The ALJ found, Desgrosseilliers “was under a duty to demonstrate that notice was provided to the employer or insurer within 30 days of February 26, 2016.” (emphasis added). “However, section 301 describes in plain language those people or entities to whom an employee must give notice in various circumstances. The only situation in which the employer’s insurer is specified as the recipient of the required notice is when the employee is self-employed. There is no contention that Mr. Desgrosseilliers was self-employed. Thus … for the purposes of section 301 notice, employer does not include insurer, except where specified.”

The Appellate Division affirmed. “Here, we are presented with a case in which the employee was under an obligation to notify his former employer of his injury, but that obligation arose at a time when that employer no longer existed. The ALJ found as fact and there is no dispute that Auburn Sheet Metal was ‘long out-of-business’ by 2016. The company had been owned and operated by Desgrosseilliers’s former wife who, the ALJ noted, had ‘passed away a number of years ago.’” The Appellate Division held: “When providing the statutorily required notice to an employer is impossible, and there is no specific legislative directive that the employee notify an insurer, the failure to provide notice within the time constraints of section 301 cannot be held to bar a claim. The term ‘employer’ in section 301 does not include the employer’s insurer and does not impose an independent obligation to notify an employer’s insurer of an injury—except in the circumstance of a self-employed employee.”
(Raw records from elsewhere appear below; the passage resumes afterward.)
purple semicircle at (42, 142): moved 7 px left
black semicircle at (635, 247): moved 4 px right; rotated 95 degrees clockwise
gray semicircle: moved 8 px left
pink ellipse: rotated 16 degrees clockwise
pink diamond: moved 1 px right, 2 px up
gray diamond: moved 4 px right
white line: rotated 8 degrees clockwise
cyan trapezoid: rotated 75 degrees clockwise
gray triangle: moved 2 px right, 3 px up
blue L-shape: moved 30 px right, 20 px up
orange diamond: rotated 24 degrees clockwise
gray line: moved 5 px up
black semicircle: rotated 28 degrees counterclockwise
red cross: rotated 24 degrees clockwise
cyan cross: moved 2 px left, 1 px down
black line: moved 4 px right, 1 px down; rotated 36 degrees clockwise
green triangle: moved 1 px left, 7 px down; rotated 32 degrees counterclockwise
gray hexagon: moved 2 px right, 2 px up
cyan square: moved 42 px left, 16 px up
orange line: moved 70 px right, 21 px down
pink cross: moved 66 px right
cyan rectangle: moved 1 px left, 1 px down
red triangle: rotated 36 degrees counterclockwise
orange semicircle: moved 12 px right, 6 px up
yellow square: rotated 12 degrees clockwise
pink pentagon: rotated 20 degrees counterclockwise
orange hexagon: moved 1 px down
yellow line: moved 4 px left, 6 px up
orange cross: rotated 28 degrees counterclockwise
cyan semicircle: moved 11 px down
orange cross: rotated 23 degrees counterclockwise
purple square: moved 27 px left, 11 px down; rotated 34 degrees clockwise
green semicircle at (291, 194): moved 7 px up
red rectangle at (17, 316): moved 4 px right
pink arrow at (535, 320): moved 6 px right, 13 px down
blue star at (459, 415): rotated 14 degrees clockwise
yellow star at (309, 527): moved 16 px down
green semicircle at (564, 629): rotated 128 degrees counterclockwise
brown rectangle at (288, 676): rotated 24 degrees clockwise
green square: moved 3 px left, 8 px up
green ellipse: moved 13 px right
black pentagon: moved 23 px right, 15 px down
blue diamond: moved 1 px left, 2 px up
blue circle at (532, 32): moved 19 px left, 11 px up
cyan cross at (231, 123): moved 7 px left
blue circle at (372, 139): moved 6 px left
On appeal, the Law Court affirmed the decision finding, “[b]ecause neither § 301 nor the Occupational Disease Law, §§ 601-615, require an employee to give notice of his occupational disease claim to his former employer’s insurer when the employer no longer exists….” In doing so, the Law Court rejected MEMIC’s assertion that the section 301 should be read as though it requires notice to the “employer or insurer.” Section 102(12) provides:

If the employer is insured, “employer” includes the insurer, self-insurer, or group self-insurer unless the contrary intent is apparent from the context or is inconsistent with the purposes of this Act.

The Law Court found this interpretation confusing because it would require the Court to adopt an implied and alternate meaning to the statutory language in certain cases, but not others.